On Saturday, House Democrats finally got their wish: they released a memo, written by Rep. Adam Schiff (D-CA), designed to counter a memo written by Rep. Devin Nunes (R-CA). The Nunes memo claimed that the FBI had, under the authority of James Comey, sought a FISA warrant against former Trump foreign policy advisor Carter Page — and that the FISA warrant request was based on the much-maligned opposition research dossier compiled by former spy Christopher Steele at the behest of the Clinton campaign. According to Nunes’ memo, the warrant on Page was a corrupt attempt to piece together a Trump-Russia collusion connection — and the FBI stretched their authority too far in an attempt to dirty Trump. The logic of the Nunes memo essentially went like this: the FBI went to the FISA court with a bunch of garbage, which they knew was garbage; they lied about where they got the garbage; the FBI kept pushing that garbage for three FISA warrant renewals.
The Schiff memo makes a series of claims in response to Nunes’ allegations.
1. The Page Warrant Didn’t Start The Investigation. Schiff points out that the Page warrant did not initiate the Trump-Russia collusion investigation; that investigation had already been initiated in July 2016 thanks to the investigation into Trump campaign advisor George Papadopoulos. Nunes already admitted as much in his memo.
2. The Steele Memo Wasn’t The Sole Basis For The FISA Application. Schiff claims that the FISA warrant wasn’t gathered solely on the basis of the Steele memo — although the Steele memo was used. According to Schiff, “DOJ cited multiple sources to support the case for surveilling Page — but made only narrow use of information from Steele’s sources about Page’s specific activities in 2016, chiefly his suspected July 2016 meetings in Moscow with Russian officials. … In fact, the FBI interviewed Page in March 2016 about his contact with Russian intelligence. …” This may be true, but the “narrow use” was deeply important, since Schiff later acknowledges that Steele’s sources “reported that Page met separately while in Russia with Igor Sechin,” a Putin crony, and that the two discussed kompromat.
3. The Judges Weren’t Democrat Hacks. The FISA warrants were approved by four different federal judges, three appointed by Republicans.
4. This Wasn’t A Wiretap On The Trump Campaign. Page wasn’t working for the Trump campaign at the time of the surveillance.
5. Additional FISA Warrants Didn’t Rely On The Steele Dossier Alone. Most of this section is redacted, so it’s difficult to tell what’s happening here.
6. The DOJ Didn’t Lie About The Steele Dossier. Here, Schiff does something that Nunes didn’t: he lets the application speak for itself. According to the application, the DOJ stated that Steele was “approached by an identified US Person [note from Shapiro: this would be Fusion GPS’ Glenn Simpson], who indicated to Source #1 [Steele] that a US-based law firm had hired the identified US Person to conduct research regarding Candidate #1’s ties to Russia. (The identified US Person and Source #1 have a long-standing business relationship.) The identified US person hired Source #1 to conduct this research. The identified US Person never advised Source #1 as to the motivation behind the research into Candidate #1’s ties to Russia. The FBI speculates that the identified US Person was likely looking for information that could be used to discredit Candidate #1’s campaign.”

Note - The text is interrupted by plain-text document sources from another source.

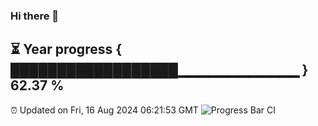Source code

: ### Hi there 👋
⏳ Year progress { ██████████████████▁▁▁▁▁▁▁▁▁▁▁▁ } 62.37 %
---
⏰ Updated on Fri, 16 Aug 2024 06:21:53 GMT
![Progress Bar CI](https://github.com/liununu/liununu/workflows/Progress%20Bar%20CI/badge.svg)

The entire question here is whether this description amounts to a lie by omission. In all likelihood, the answer is “no.” The DOJ informed the court that the FBI suspected the Steele dossier was oppo research designed to discredit the Trump campaign.
7. The FBI Stopped Using Steele After It Found Out He Talked To The Media. The FBI used Steele until it found out he had leaked to the media; at that point, they fired him and informed the FISA court.
If these claims are true, the Schiff memo largely debunks the story told by the Nunes memo.
Over at National Review, Andy McCarthy has a long defense of the Nunes memo in light of the Schiff memo. He suggests that the FBI should have told the FISA court that the Russians considered Page an “idiot”; that they should have known the Steele dossier was nonsense because FBI agent Bruce Ohr worked for Fusion GPS and knew Steele didn’t want Trump to become president; that the FBI’s language was misleading, since they knew that Steele was doing oppo research for Hillary; that the Page warrant was intended to discredit Trump, since it allows retroactive gathering of material; that Lisa Page and Peter Strzok’s bias matters, since they worked on the investigative team.
Much of this is speculation in absence of further evidence. There is a perfectly plausible case to be made that the FBI overstepped its boundaries — and that, in all likelihood, they do so rather regularly in the FISA courts. But that is not the same as saying that they had a vicious agenda to target President Trump, and that they lied to the court in order to effectuate that purpose.